ZCTU invites Chamisa

Published: 28 April 2018
The Zimbabwe Congress of Trade Unions (ZCTU) has invited MDC's Nelson Chamisa to grace the Workers' Day celebrations in Harare on Tuesday.

MDC acting spokesperson Thabitha Khumalo told the Daily News yesterday that the ZCTU had invited the MDC and its leader to be part of the celebrations to be held countrywide.

"We were invited by the ZCTU to be part of the celebrations," she said, adding "we are not surprised by the gesture because this is what the labour body has always done since 1999".

"What normally happens is that the president of the MDC is given the platform to address the main event in Harare while the rest of the party members can attend celebrations from their respective areas"

The ZCTU gave birth to the MDC when it joined hands with students and business after they were frustrated by the then president Robert Mugabe's anti-labour policies.

The late Morgan Tsvangirai was the then ZCTU secretary-general when the idea of forming a political party was consummated.

On the issue of contested MDC leadership ZCTU secretary-general Peter Mutasa said: "We have invited political parties that are represented in Parliament because of the huge number of political players. For MDC-T we have written to their office address we have and it's up to that office to give us names of their officials who will grace our occasion."

However, sources in the labour body told the Daily News that the ZCTU did not want to associate with Thokozani Khupe – who has split from the Chamisa-led MDC and is fighting for the party's name and symbol – whom they accuse of "derailing the people's project".

"The ZCTU is behind Chamisa despite all the noise that is being made because at the end of the day, whoever leads the opposition must win the presidential elections, if the workers of Zimbabwe and the general populace is to one day taste freedom and that is what we stand for," a senior official said on condition of anonymity.

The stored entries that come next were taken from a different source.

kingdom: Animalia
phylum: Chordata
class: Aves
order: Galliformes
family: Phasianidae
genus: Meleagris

To show its support for Chamisa, the source claimed, the ZCTU invited Chamisa to be the speaker at the event to be held at Gwanzura Stadium in the capital.
Khupe, along with former organising secretary and former spokesperson Abednico Bhebhe and Obert Gutu respectively, held their own congress under the MDC banner, where they were elected president, national chairperson and vice president in that order.

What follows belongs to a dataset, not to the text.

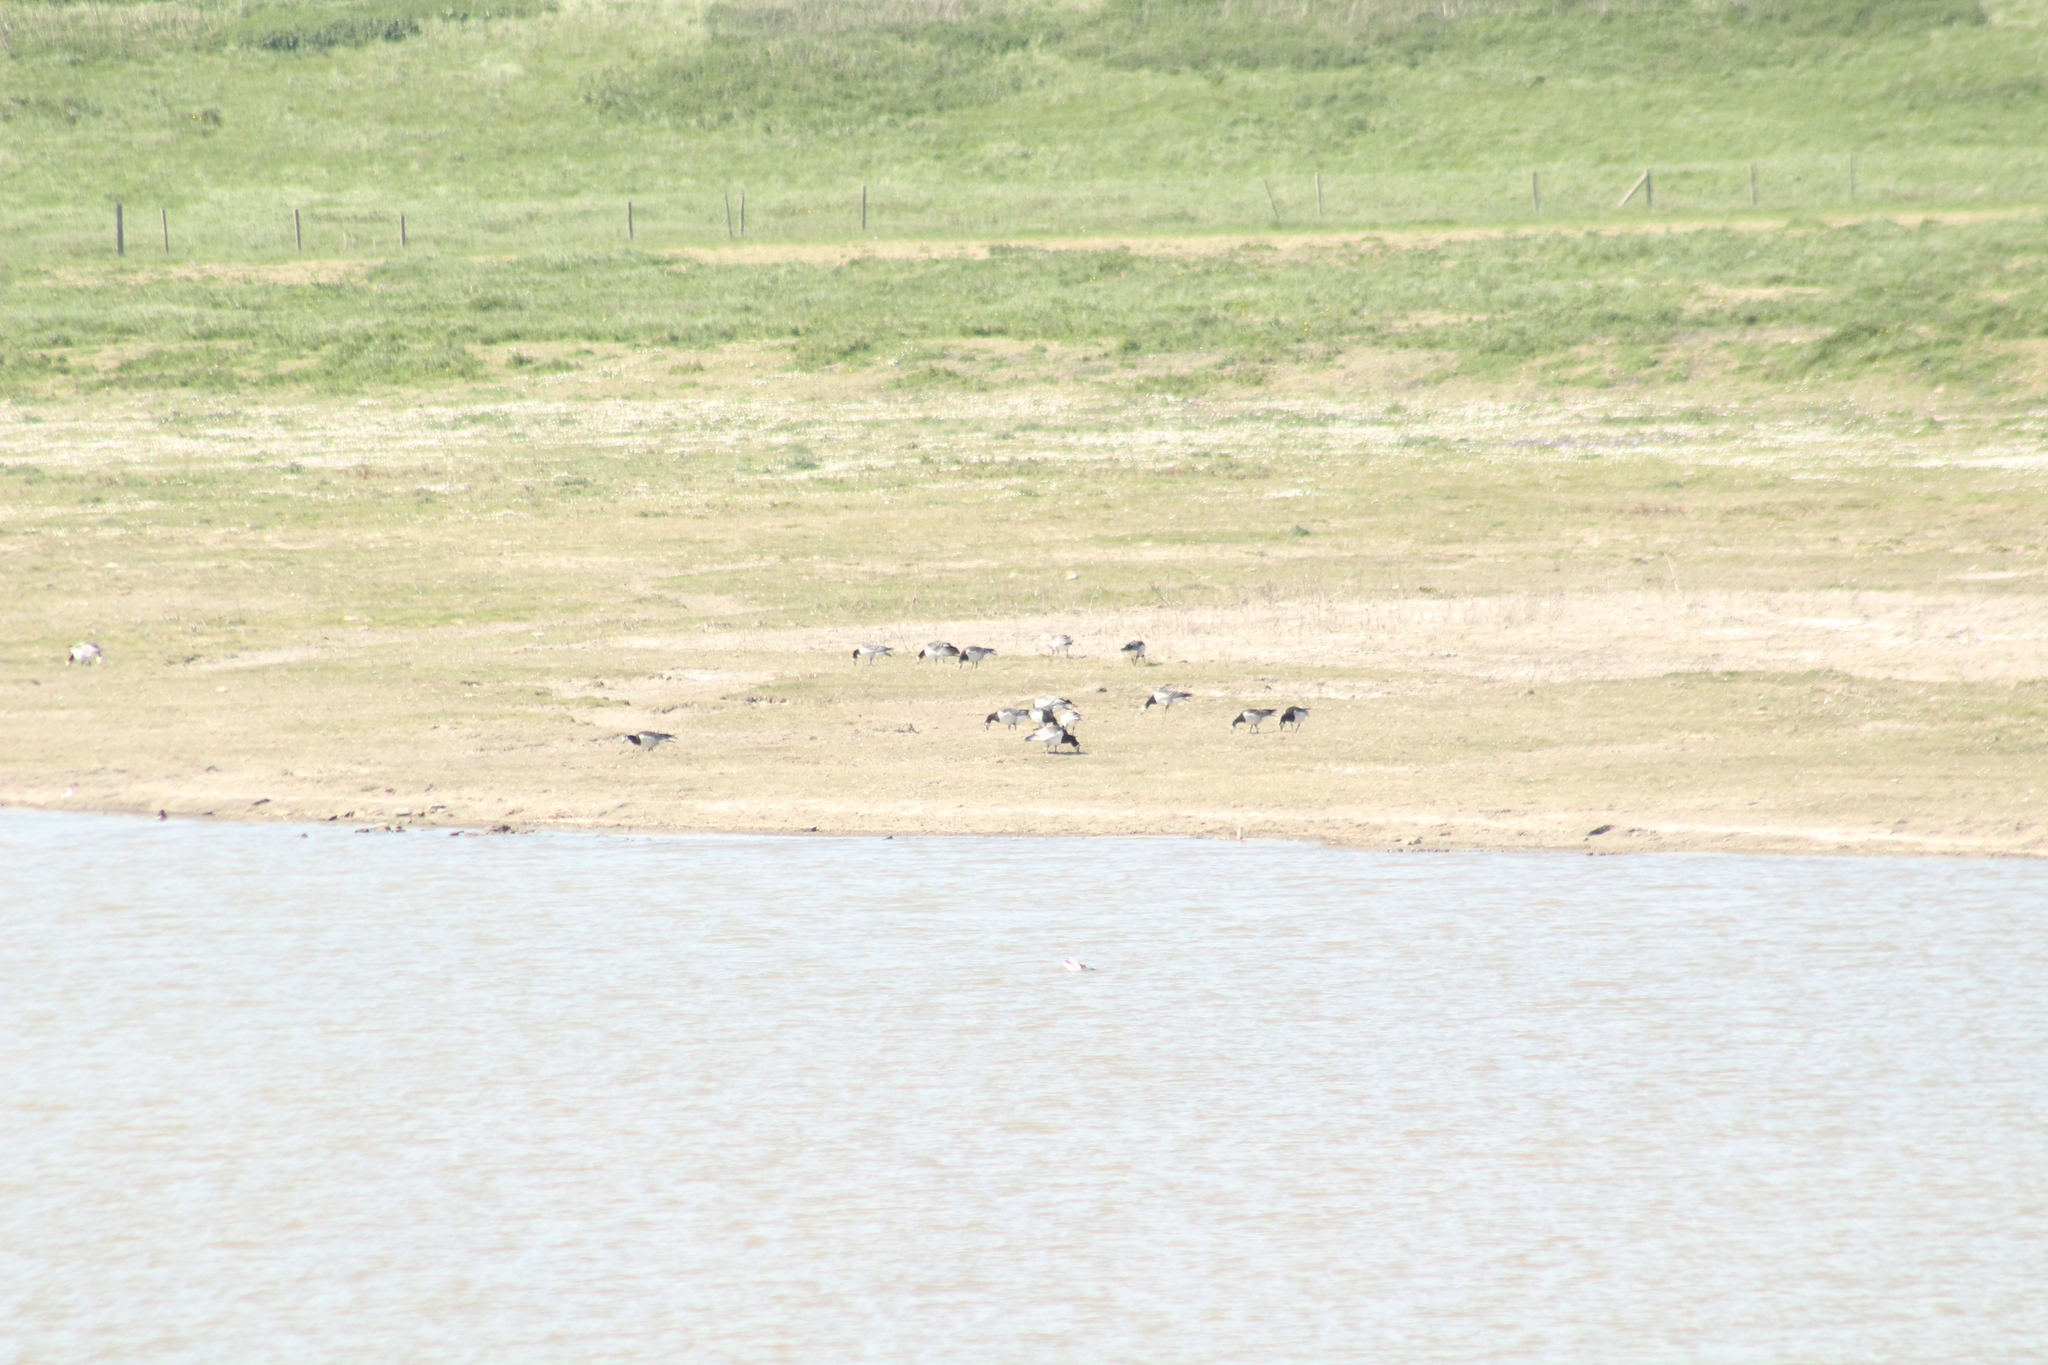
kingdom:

This was in the aftermath of a leadership crisis that erupted in the MDC following Tsvangirai's death in February this year.

Following his death, one of his three deputies, Chamisa, immediately claimed leadership of the 18-year-old labour backed movement on the back of a national council resolution that endorsed him as the MDC presidential candidate.

Chamisa will, however, contest the forthcoming elections under the MDC Alliance banner, a coalition with seven other opposition parties.

But Khupe, who has never welcomed the idea of a coalition insisting it was only necessary in provinces outside Matabeleland, is adamant that she is Tsvangirai's heir apparent.

She argues that she is the only one of Tsvangirai's three deputies who was elected at congress while dismissing Chamisa and Elias Mudzuri as having been illegally appointed by the former prime minister.

Tsvangirai appointed both Chamisa and Mudzuri as his other deputies along with Khupe in 2017 citing the need for more helpers owing to his illness induced by cancer of the colon which he eventually succumbed to.

The decision was not taken lightly by Khupe, who felt she was being undermined, leading her to stop attending MDC meetings in Harare as she resisted Tsvangirai's move to bring back the likes of former secretaries- general Welshman Ncube and Tendai Biti, who had broken ranks at various stages in their fight against Zanu-PF.